Exercise objective: In the copy, keep every line below as it is and leave out the pictures.
^^^^^^^^
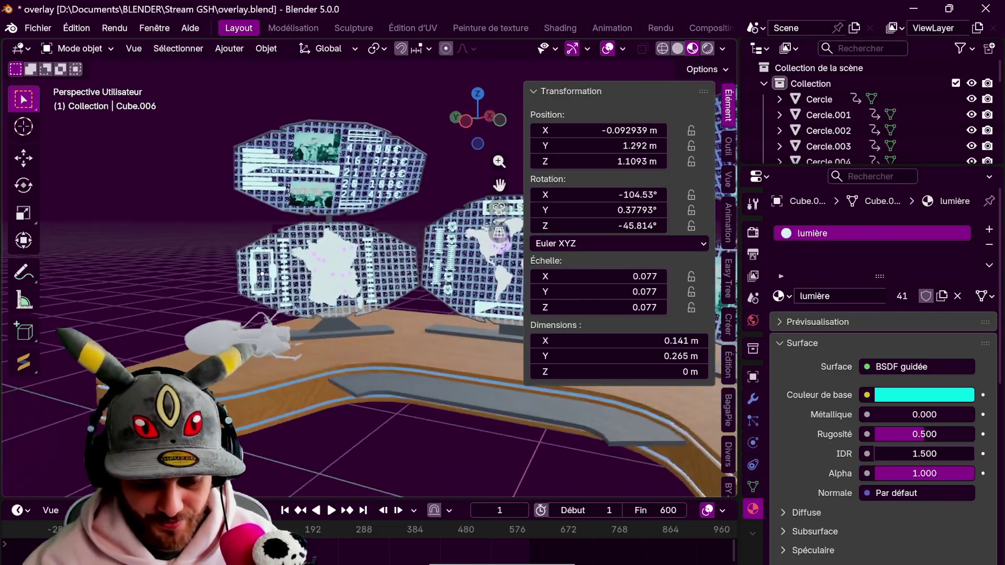
scroll(338, 259, "up", 3)
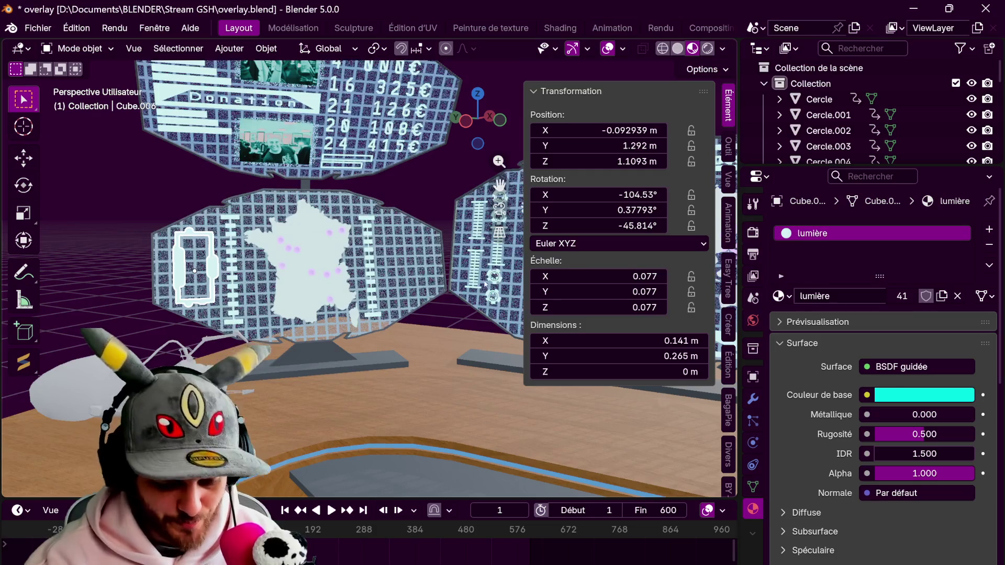
Duplicate the gauge piece onto the France map's right side and adjust the copy's depth against the screen
middle_click_drag(376, 282, 410, 307)
key("g")
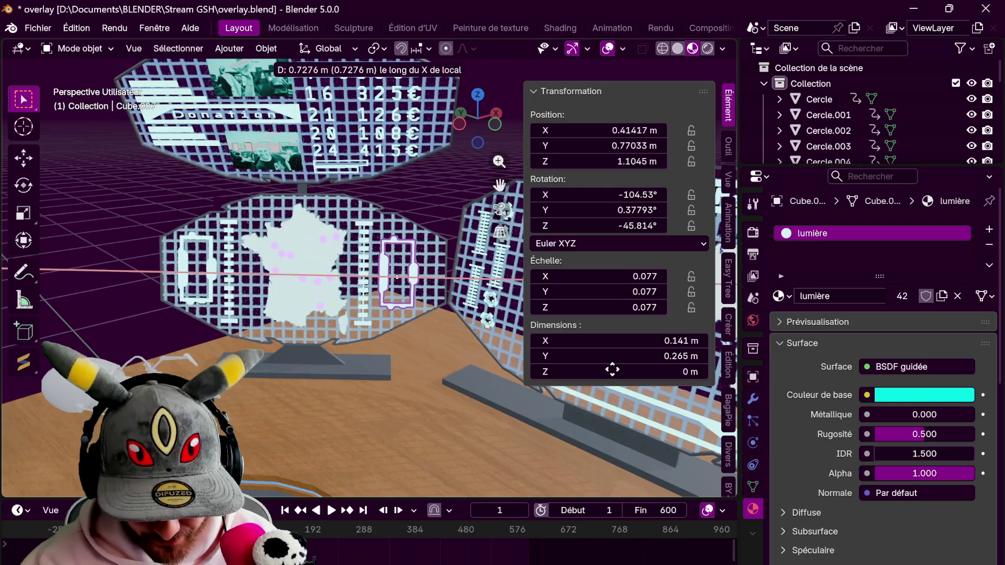
left_click(626, 379)
mouse_move(440, 314)
middle_mouse_down()
mouse_move(471, 283)
mouse_move(487, 306)
mouse_move(353, 251)
mouse_move(439, 314)
mouse_move(472, 306)
middle_mouse_up()
scroll(454, 269, "up", 6)
scroll(454, 269, "down", 5)
key("g")
key("z")
key("z")
left_click(526, 342)
key("g")
key("z")
key("z")
left_click(462, 311)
^^^^^^^^
Written reply:
scroll(338, 259, "up", 3)
Duplicate the gauge piece onto the France map's right side and adjust the copy's depth against the screen
middle_click_drag(376, 282, 410, 307)
key("g")
left_click(626, 379)
mouse_move(440, 314)
middle_mouse_down()
mouse_move(471, 283)
mouse_move(487, 306)
mouse_move(353, 251)
mouse_move(439, 314)
mouse_move(472, 306)
middle_mouse_up()
scroll(454, 269, "up", 6)
scroll(454, 269, "down", 5)
key("g")
key("z")
key("z")
left_click(526, 342)
key("g")
key("z")
key("z")
left_click(462, 311)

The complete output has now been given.